Es ist nicht leicht, mich
diesem inneren Mäandern zu überlassen. Da ist immer der Drang, zu manipulieren,
Ordnung zu schaffen, wo eigentlich keine existiert. Oder aber alles in ein noch
größeres Chaos zu verwandeln und dabei Wertvolles zu vernichten.
In diesen späten Nachtstunden
versuche ich, mein Tun und mein Denken in Einklang zu bringen. Ich bewege mich
langsam und bewußt durch meine Wohnung — oder durch die Umgebung, in der ich
mich gerade befinde. Ich gieße mir sorgsam einen Becher Kaffee oder ein Glas
Wein ein, ohne einen Tropfen zu verschütten. Aber meine Gedanken preschen
voraus.
Je schneller sie werden, desto
stärker vermengen sie sich mit Gefühlen. Dann ist der Prozeß nicht mehr
aufzuhalten. Irgendwo wartet ein Schluß — aber wer kann sagen, ob er richtig
oder falsch ist? Ein Schluß, an dem vielleicht mein Leben hängt — aber wer kann
seine Richtigkeit beurteilen?’
Ich nicht.
Wenn alle anderen schlafen,
beginnt für mich eine heikle Gratwanderung zwischen Wahr und Falsch, eine Zeit,
da die Balance zur einen wie zur anderen Seite kippen kann.
Dienstag
Die Gesichter rings um den
alten Eichentisch im Konferenzraum, den sich mein Ermittlungsbüro mit Altman
& Zahn teilte, waren ernst und aufmerksam: Rae, Charlotte, Mick. Ted saß
ein wenig abseits, Anspannung und Erschöpfung in Gesicht und Körperhaltung. Ich
hatte gerade erklärt, daß sowohl er als auch ich ernste Probleme hatten und daß
wir der Mitarbeit aller bedurften. Jetzt gab ich Rae das Faktenpapier zu Teds
Situation, das er und ich am Vormittag erstellt hatten, in dreifacher
Ausfertigung. Sie nahm einen Satz Blätter und reichte die übrigen weiter.

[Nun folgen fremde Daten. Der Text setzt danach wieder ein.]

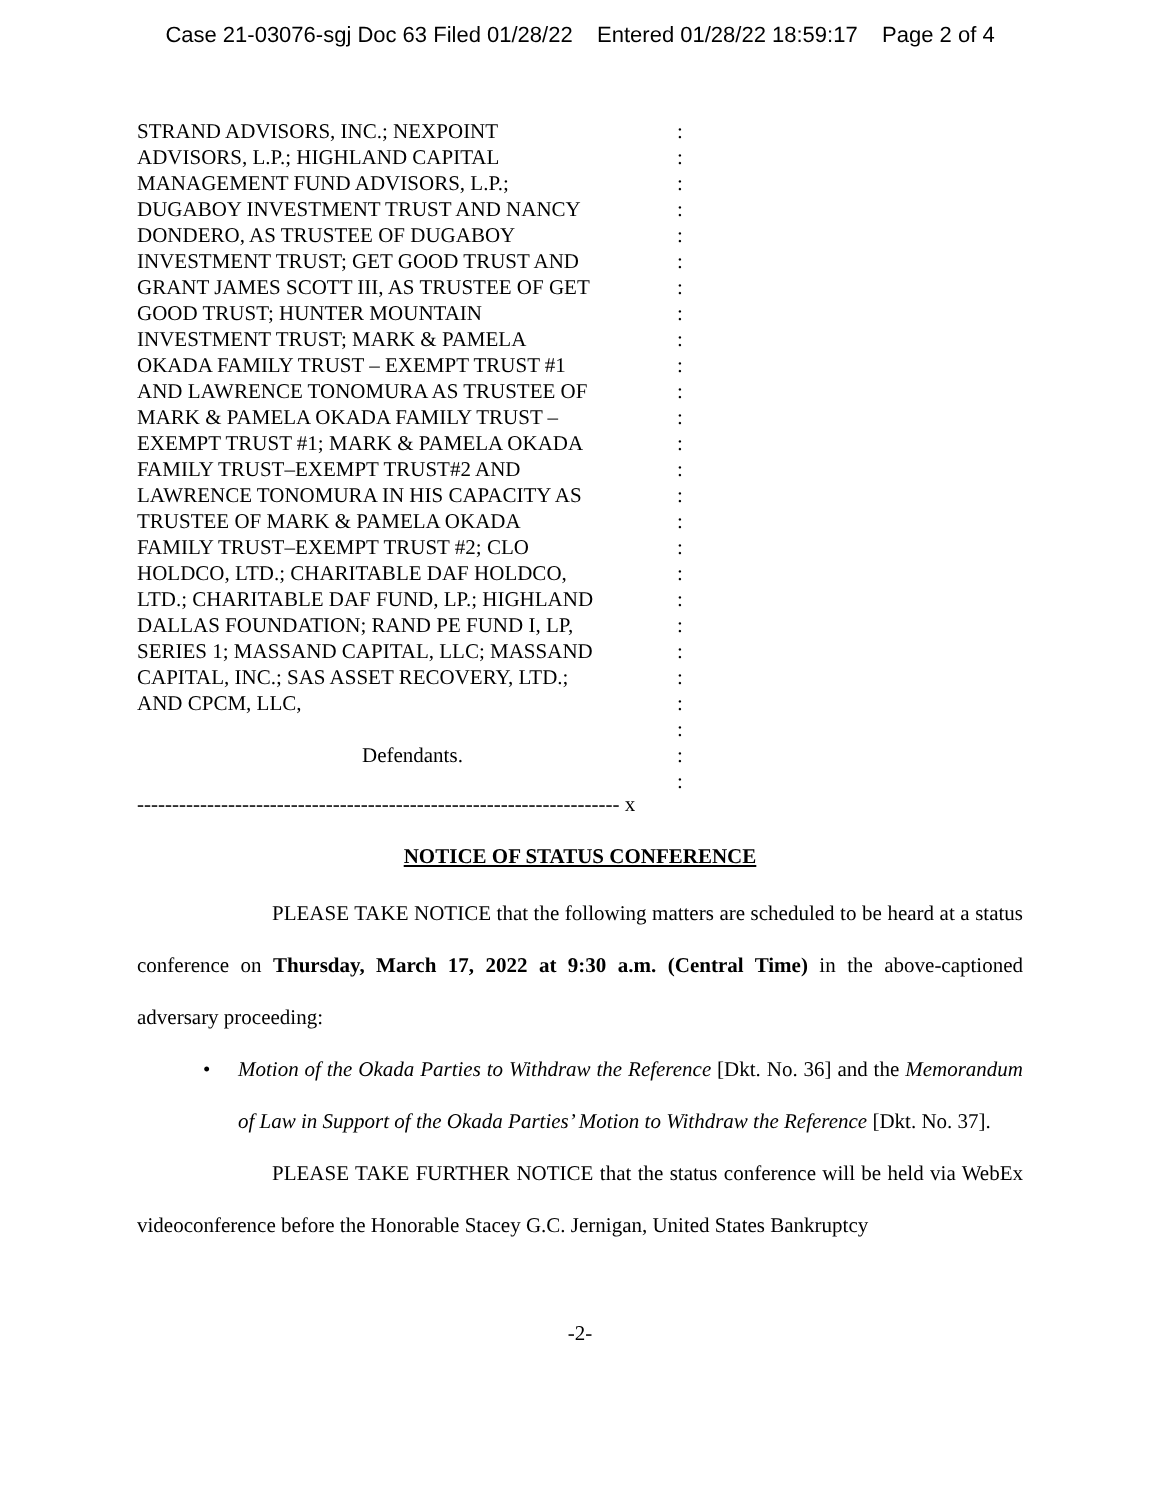Case 21-03076-sgj Doc 63 Filed 01/28/22 Entered 01/28/22 18:59:17 Page 2 of 4
STRAND ADVISORS, INC.; NEXPOINT :
ADVISORS, L.P.; HIGHLAND CAPITAL :
MANAGEMENT FUND ADVISORS, L.P.; :
DUGABOY INVESTMENT TRUST AND NANCY :
DONDERO, AS TRUSTEE OF DUGABOY :
INVESTMENT TRUST; GET GOOD TRUST AND :
GRANT JAMES SCOTT III, AS TRUSTEE OF GET :
GOOD TRUST; HUNTER MOUNTAIN :
INVESTMENT TRUST; MARK & PAMELA :
OKADA FAMILY TRUST – EXEMPT TRUST #1 :
AND LAWRENCE TONOMURA AS TRUSTEE OF :
MARK & PAMELA OKADA FAMILY TRUST – :
EXEMPT TRUST #1; MARK & PAMELA OKADA :
FAMILY TRUST–EXEMPT TRUST#2 AND :
LAWRENCE TONOMURA IN HIS CAPACITY AS :
TRUSTEE OF MARK & PAMELA OKADA :
FAMILY TRUST–EXEMPT TRUST #2; CLO :
HOLDCO, LTD.; CHARITABLE DAF HOLDCO, :
LTD.; CHARITABLE DAF FUND, LP.; HIGHLAND :
DALLAS FOUNDATION; RAND PE FUND I, LP, :
SERIES 1; MASSAND CAPITAL, LLC; MASSAND :
CAPITAL, INC.; SAS ASSET RECOVERY, LTD.; :
AND CPCM, LLC, :
:
Defendants. :
:
--------------------------------------------------------------------- x
NOTICE OF STATUS CONFERENCE
PLEASE TAKE NOTICE that the following matters are scheduled to be heard at a status conference on Thursday, March 17, 2022 at 9:30 a.m. (Central Time) in the above-captioned adversary proceeding:
• Motion of the Okada Parties to Withdraw the Reference [Dkt. No. 36] and the Memorandum of Law in Support of the Okada Parties’ Motion to Withdraw the Reference [Dkt. No. 37].
PLEASE TAKE FURTHER NOTICE that the status conference will be held via WebEx videoconference before the Honorable Stacey G.C. Jernigan, United States Bankruptcy
-2-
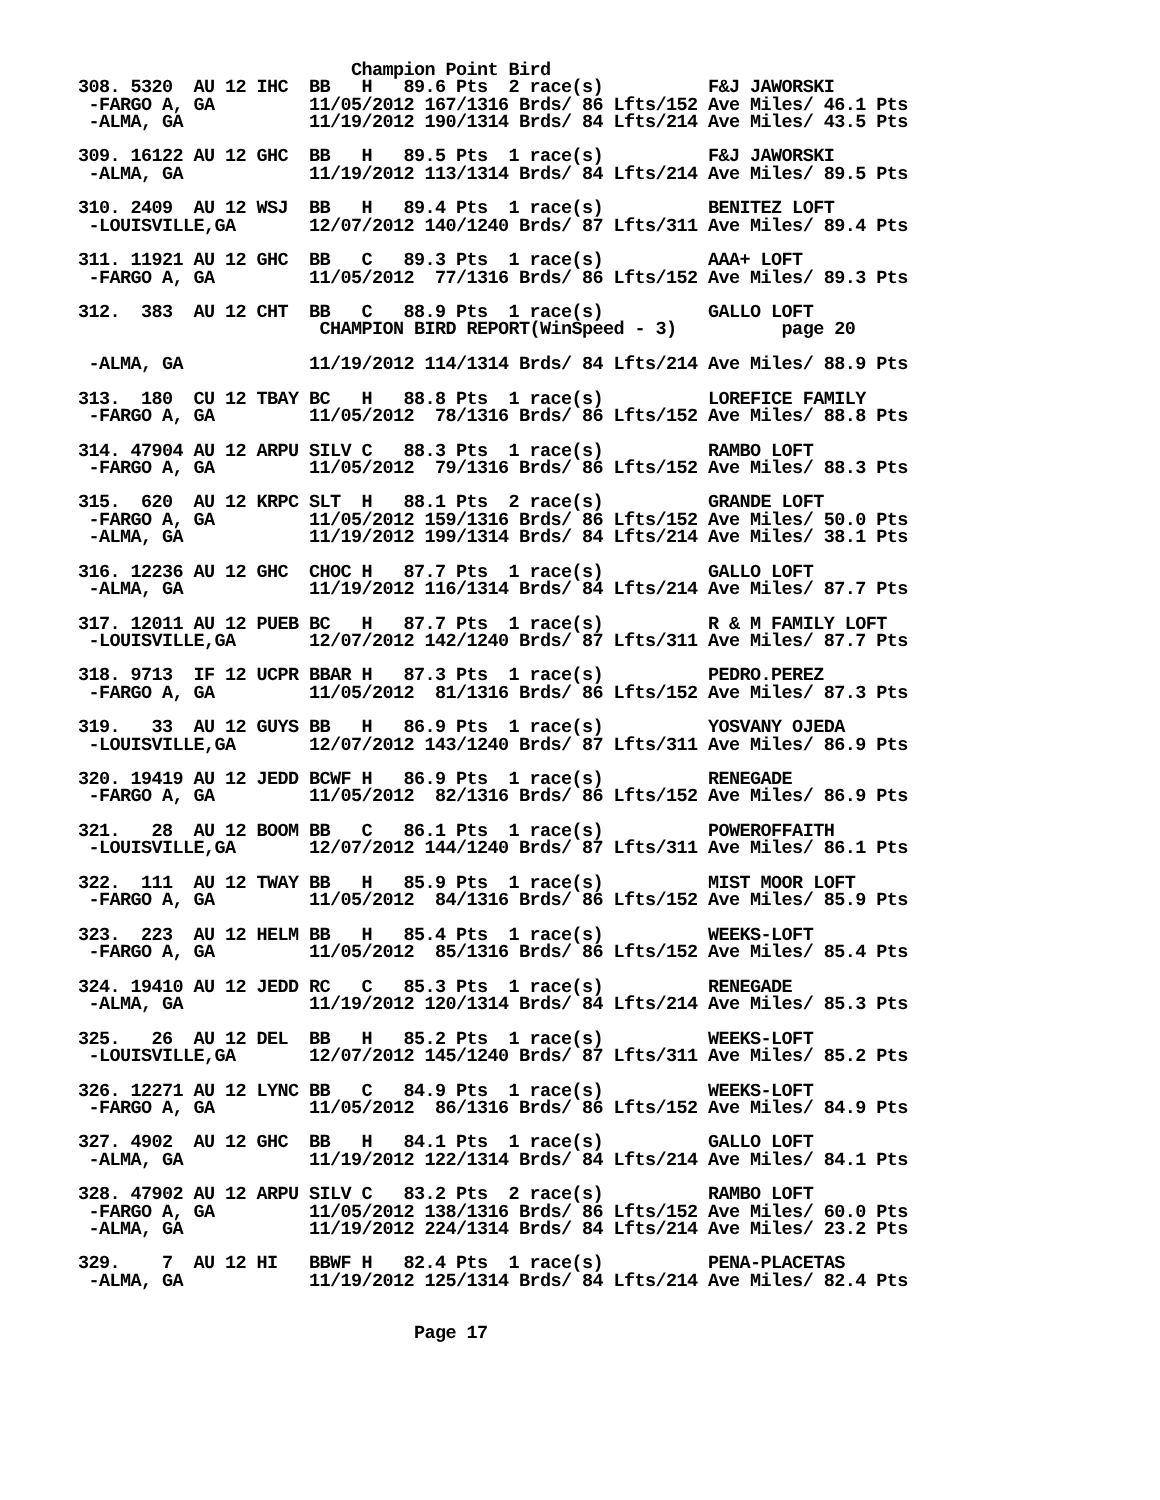Champion Point Bird
308. 5320  AU 12 IHC  BB   H   89.6 Pts  2 race(s)          F&J JAWORSKI
 -FARGO A, GA         11/05/2012 167/1316 Brds/ 86 Lfts/152 Ave Miles/ 46.1 Pts
 -ALMA, GA            11/19/2012 190/1314 Brds/ 84 Lfts/214 Ave Miles/ 43.5 Pts

309. 16122 AU 12 GHC  BB   H   89.5 Pts  1 race(s)          F&J JAWORSKI
 -ALMA, GA            11/19/2012 113/1314 Brds/ 84 Lfts/214 Ave Miles/ 89.5 Pts

310. 2409  AU 12 WSJ  BB   H   89.4 Pts  1 race(s)          BENITEZ LOFT
 -LOUISVILLE,GA       12/07/2012 140/1240 Brds/ 87 Lfts/311 Ave Miles/ 89.4 Pts

311. 11921 AU 12 GHC  BB   C   89.3 Pts  1 race(s)          AAA+ LOFT
 -FARGO A, GA         11/05/2012  77/1316 Brds/ 86 Lfts/152 Ave Miles/ 89.3 Pts

312.  383  AU 12 CHT  BB   C   88.9 Pts  1 race(s)          GALLO LOFT
                       CHAMPION BIRD REPORT(WinSpeed - 3)          page 20

 -ALMA, GA            11/19/2012 114/1314 Brds/ 84 Lfts/214 Ave Miles/ 88.9 Pts

313.  180  CU 12 TBAY BC   H   88.8 Pts  1 race(s)          LOREFICE FAMILY
 -FARGO A, GA         11/05/2012  78/1316 Brds/ 86 Lfts/152 Ave Miles/ 88.8 Pts

314. 47904 AU 12 ARPU SILV C   88.3 Pts  1 race(s)          RAMBO LOFT
 -FARGO A, GA         11/05/2012  79/1316 Brds/ 86 Lfts/152 Ave Miles/ 88.3 Pts

315.  620  AU 12 KRPC SLT  H   88.1 Pts  2 race(s)          GRANDE LOFT
 -FARGO A, GA         11/05/2012 159/1316 Brds/ 86 Lfts/152 Ave Miles/ 50.0 Pts
 -ALMA, GA            11/19/2012 199/1314 Brds/ 84 Lfts/214 Ave Miles/ 38.1 Pts

316. 12236 AU 12 GHC  CHOC H   87.7 Pts  1 race(s)          GALLO LOFT
 -ALMA, GA            11/19/2012 116/1314 Brds/ 84 Lfts/214 Ave Miles/ 87.7 Pts

317. 12011 AU 12 PUEB BC   H   87.7 Pts  1 race(s)          R & M FAMILY LOFT
 -LOUISVILLE,GA       12/07/2012 142/1240 Brds/ 87 Lfts/311 Ave Miles/ 87.7 Pts

318. 9713  IF 12 UCPR BBAR H   87.3 Pts  1 race(s)          PEDRO.PEREZ
 -FARGO A, GA         11/05/2012  81/1316 Brds/ 86 Lfts/152 Ave Miles/ 87.3 Pts

319.   33  AU 12 GUYS BB   H   86.9 Pts  1 race(s)          YOSVANY OJEDA
 -LOUISVILLE,GA       12/07/2012 143/1240 Brds/ 87 Lfts/311 Ave Miles/ 86.9 Pts

320. 19419 AU 12 JEDD BCWF H   86.9 Pts  1 race(s)          RENEGADE
 -FARGO A, GA         11/05/2012  82/1316 Brds/ 86 Lfts/152 Ave Miles/ 86.9 Pts

321.   28  AU 12 BOOM BB   C   86.1 Pts  1 race(s)          POWEROFFAITH
 -LOUISVILLE,GA       12/07/2012 144/1240 Brds/ 87 Lfts/311 Ave Miles/ 86.1 Pts

322.  111  AU 12 TWAY BB   H   85.9 Pts  1 race(s)          MIST MOOR LOFT
 -FARGO A, GA         11/05/2012  84/1316 Brds/ 86 Lfts/152 Ave Miles/ 85.9 Pts

323.  223  AU 12 HELM BB   H   85.4 Pts  1 race(s)          WEEKS-LOFT
 -FARGO A, GA         11/05/2012  85/1316 Brds/ 86 Lfts/152 Ave Miles/ 85.4 Pts

324. 19410 AU 12 JEDD RC   C   85.3 Pts  1 race(s)          RENEGADE
 -ALMA, GA            11/19/2012 120/1314 Brds/ 84 Lfts/214 Ave Miles/ 85.3 Pts

325.   26  AU 12 DEL  BB   H   85.2 Pts  1 race(s)          WEEKS-LOFT
 -LOUISVILLE,GA       12/07/2012 145/1240 Brds/ 87 Lfts/311 Ave Miles/ 85.2 Pts

326. 12271 AU 12 LYNC BB   C   84.9 Pts  1 race(s)          WEEKS-LOFT
 -FARGO A, GA         11/05/2012  86/1316 Brds/ 86 Lfts/152 Ave Miles/ 84.9 Pts

327. 4902  AU 12 GHC  BB   H   84.1 Pts  1 race(s)          GALLO LOFT
 -ALMA, GA            11/19/2012 122/1314 Brds/ 84 Lfts/214 Ave Miles/ 84.1 Pts

328. 47902 AU 12 ARPU SILV C   83.2 Pts  2 race(s)          RAMBO LOFT
 -FARGO A, GA         11/05/2012 138/1316 Brds/ 86 Lfts/152 Ave Miles/ 60.0 Pts
 -ALMA, GA            11/19/2012 224/1314 Brds/ 84 Lfts/214 Ave Miles/ 23.2 Pts

329.    7  AU 12 HI   BBWF H   82.4 Pts  1 race(s)          PENA-PLACETAS
 -ALMA, GA            11/19/2012 125/1314 Brds/ 84 Lfts/214 Ave Miles/ 82.4 Pts


                                Page 17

Einen Moment lang dachte ich an
die Hunderte, ja, vielleicht Tausende von Stunden, die ich an diesem Tisch
verbracht hatte, als er noch am Küchenfenster des großen Altbaus von All Souls
gestanden hatte. Ehe der unvermeidliche Niedergang dieses
Armenanwaltskollektivs begonnen hatte, hatten wir uns oft dort versammelt, um
Triumphe und Niederlagen zu teilen, Poker oder Monopoly zu spielen. Jetzt
wieder hier zu sitzen machte mir klar, daß sich seither so viel auch wieder
nicht geändert hatte; es gab noch immer Menschen in meinem Leben, auf die ich
zählen konnte.
Ich sagte: »Auf diesen Blättern
findet ihr Daten und Details zu einigen erschreckenden Dingen, die Ted im
letzten Monat widerfahren sind, aber bevor ihr das lest, wird er euch die
Situation kurz umreißen.« Ich bedeutete ihm mit einer Handbewegung, daß er
jetzt das Wort hatte.
Er zögerte kurz, zuckte die
Achseln, als schüttle er etwas ab, was jetzt nicht mehr wichtig war, räusperte
sich und sagte: »Wieso habe ich das Gefühl, daß ich sagen müßte: ›Hallo, ich
heiße Ted und bin ein Arschloch«? Na ja, das bin ich schließlich den ganzen
letzten Monat gewesen. Ich habe euch alle mies behandelt, und das tut mir leid.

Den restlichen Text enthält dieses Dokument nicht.